Pan Jacek twierdzi, że widzi panikę w oczach Donalda Tuska. Ja widzę panikę w szeregach PiS u. Będzie się działo, Panie i panowie, bo Jacuś Kurski 'is back'.

5 komentarzy:

  1. Szczerze mówiąc JK, cholera, ma takie fajne inicjały, sie skończył, ja myslę, że to ostatnie podrygi zranionej ostrygi:)

    OdpowiedzUsuń
  2. Myślisz, że JK się "skończył" czy podryguje przedśmiertnie PiS?

    OdpowiedzUsuń
  3. PiS niestety się nie skończy, ponieważ polski elektorat nie ma dużej alternatywy - a pogrywanie na emocjach pozwala przetrwać w każdych następnych wyborach. Tak też dzieje się z tą partią - jej program i przedstawiciele wpasowują się w luki w zdesperowanym społeczeństwie. Niestety, ciągle takich zagubionych osób, z niską świadomością ekonomiczną, nie pomniejsza się.
    Dlatego takie persony jak J.K. (jeden i drugi) zawsze będą istniały w świadomości społecznej - zwłaszcza, że władają TV.
    Niewiele możemy zrobić, po za dyskusją, ale tylko w bardzo wąskim gronie...

    OdpowiedzUsuń
  4. Obecność PiS u na scenie politycznej zupełnie mi nie przeszkadza, bo uważam, że skoro pewna część społeczeństwa utożsamia się z takim wizerunkiem osobowo-programowym, to OK. Bardziej mnie niepokoi ewentualna możliwość przejęcia przez nich większości parlamentarnej.
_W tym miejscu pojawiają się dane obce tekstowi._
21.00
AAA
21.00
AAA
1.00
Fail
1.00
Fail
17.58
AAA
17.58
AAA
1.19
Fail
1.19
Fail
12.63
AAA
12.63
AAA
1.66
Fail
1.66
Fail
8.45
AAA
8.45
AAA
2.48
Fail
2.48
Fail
Jako 20% procentowa opozycja mogą sobie być. Ktoś nawet powinien patrzeć na ręce rządzącym.

    OdpowiedzUsuń
  5. Oczywiście, masz rację. Problemem jest tylko to, że nie ma alternatywy, a istniejąc partię coraz częściej niczym się nie różnią pomiędzy sobą. To jest problem wg mnie.